🤖 AI Summary
This work addresses the low sample efficiency of reinforcement learning and the compounding errors in model prediction for nonlinear robotic systems by proposing a Koopman operator–based linear lifted dynamic model embedded within an Actor-Critic architecture. The approach enables efficient on-policy optimization through single-step prediction–based policy gradient estimation. By innovatively integrating Koopman-based linearization with mini-batch policy gradients, the method significantly improves sample efficiency and reduces computational overhead while maintaining competitive control performance.
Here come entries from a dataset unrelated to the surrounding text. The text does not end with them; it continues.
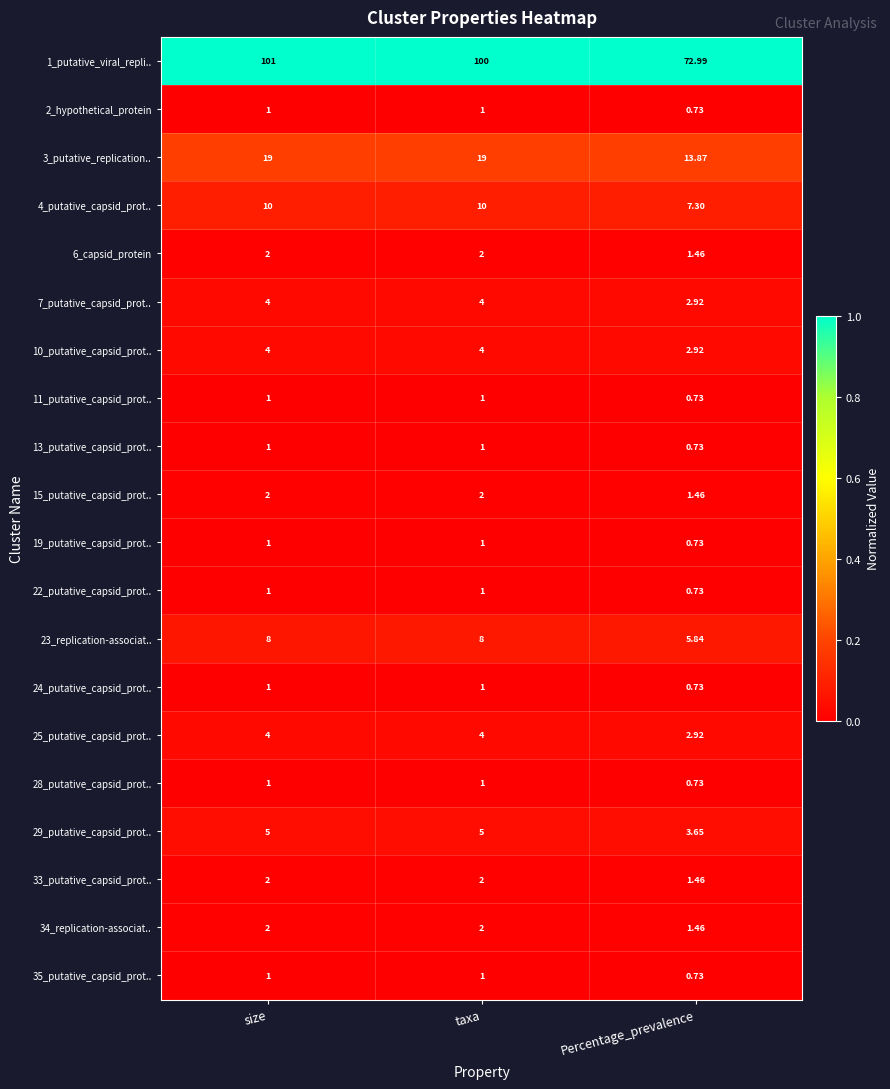

What is the spread (max minus min) of values at taxa?

99.0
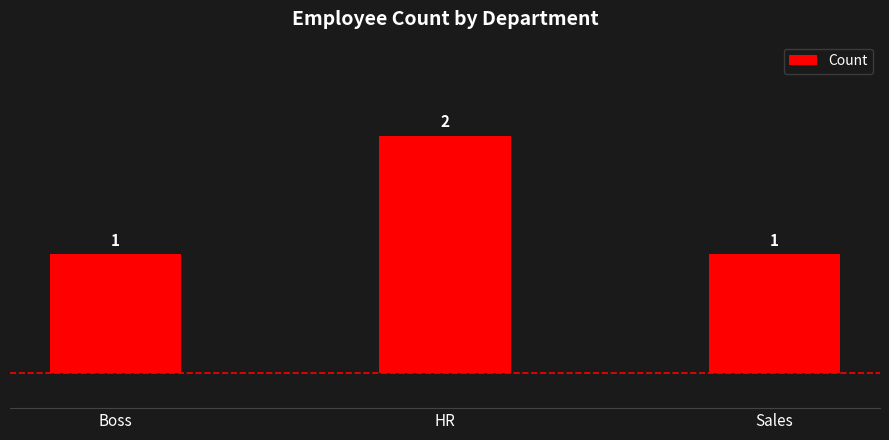

Which category has the highest value across all series?

HR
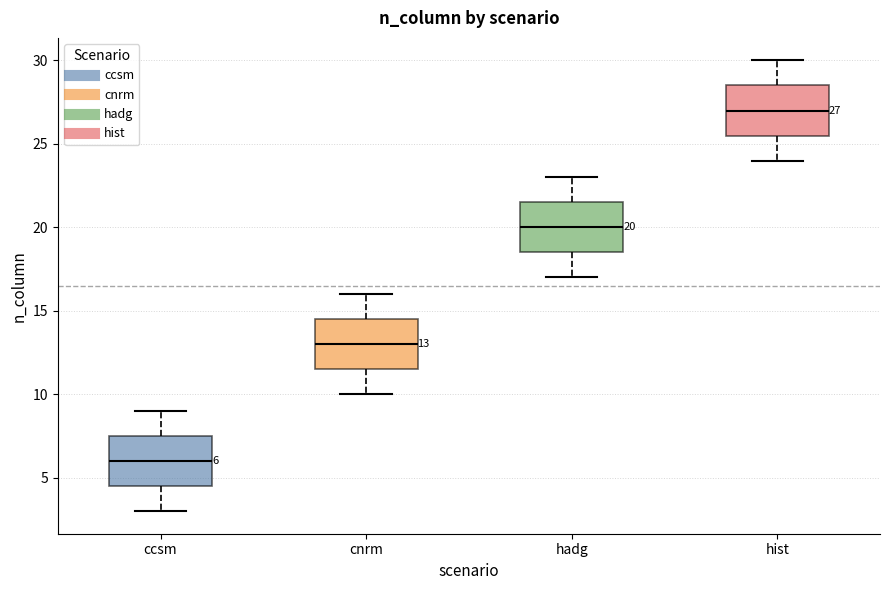

Which box's median line is the highest?

hist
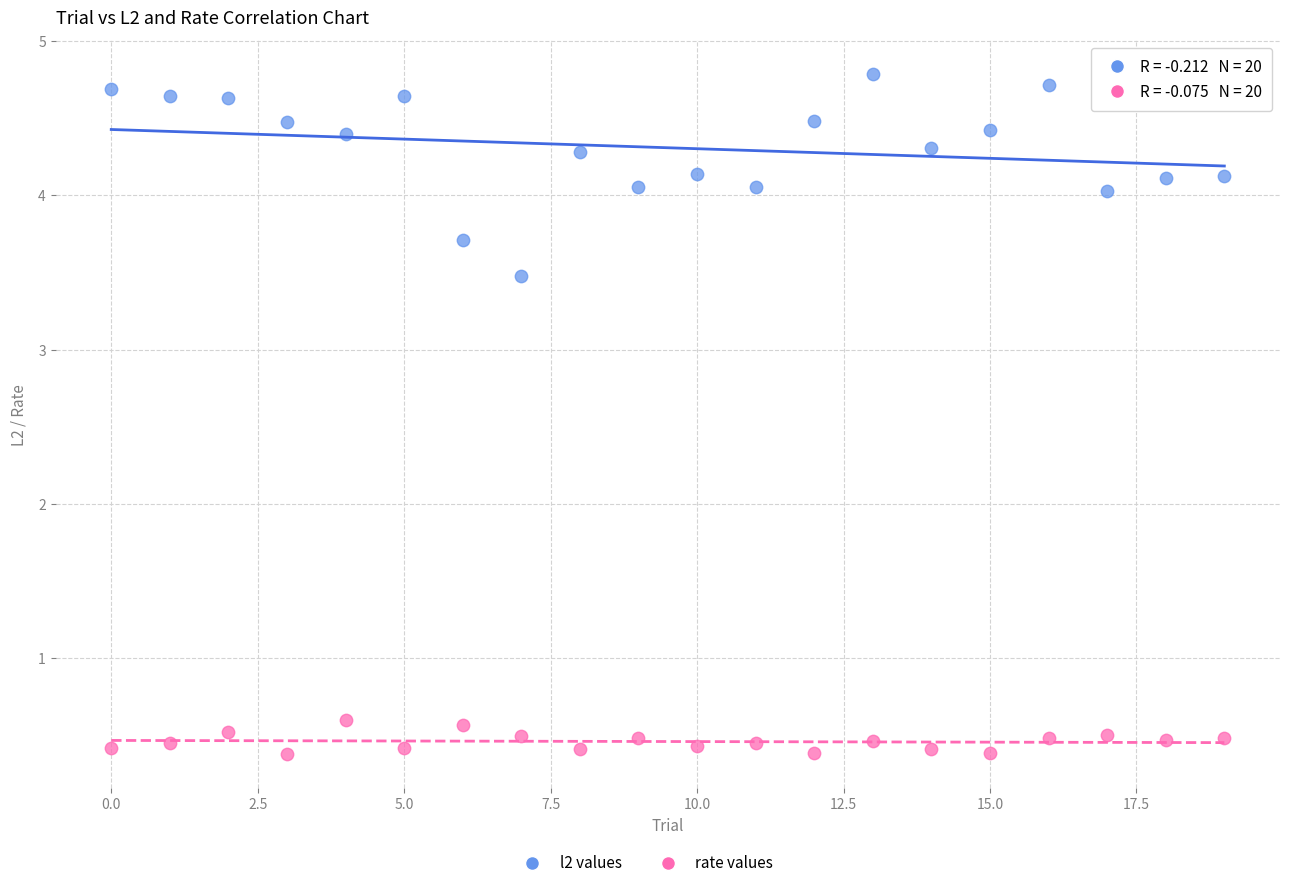

Which series contains the lowest Y value?

rate values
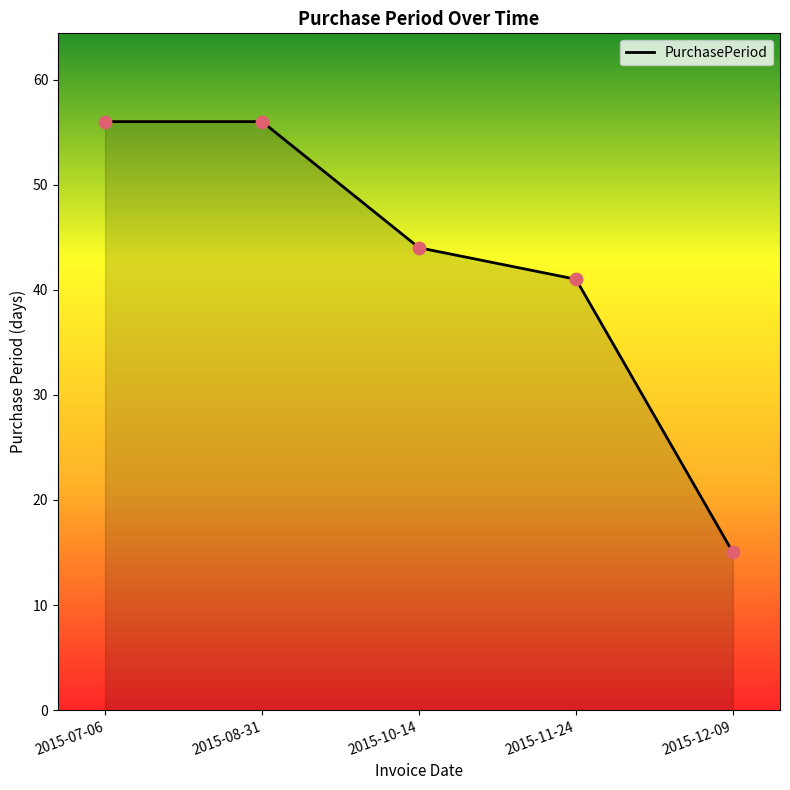

What is the change in value from 2015-08-31 to 2015-10-14?

-12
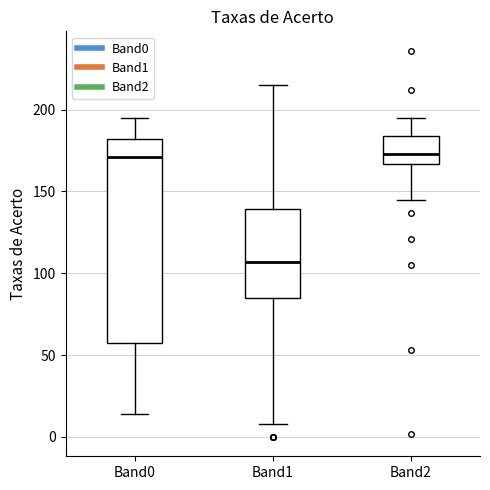

Where does the upper whisker of the box for Band1 end on the y-axis? The values are not printed on the chart, so give them approximately, as read against the axis.

215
Experimental results demonstrate that the proposed algorithm achieves superior sample efficiency compared to model-free reinforcement learning methods and matches the control performance of classical model-based strategies that rely on accurate dynamics, across multiple simulation benchmarks as well as real-world platforms including the Kinova Gen3 manipulator and the Unitree Go1 quadruped robot.
📝 Abstract
This paper presents a model-based reinforcement learning (RL) framework for optimal closed-loop control of nonlinear robotic systems. The proposed approach learns linear lifted dynamics through Koopman operator theory and integrates the resulting model into an actor-critic architecture for policy optimization, where the policy represents a parameterized closed-loop controller. To reduce computational cost and mitigate model rollout errors, policy gradients are estimated using one-step predictions of the learned dynamics rather than multi-step propagation. This leads to an online mini-batch policy gradient framework that enables policy improvement from streamed interaction data. The proposed framework is evaluated on several simulated nonlinear control benchmarks and two real-world hardware platforms, including a Kinova Gen3 robotic arm and a Unitree Go1 quadruped. Experimental results demonstrate improved sample efficiency over model-free RL baselines, superior control performance relative to model-based RL baselines, and control performance comparable to classical model-based methods that rely on exact system dynamics.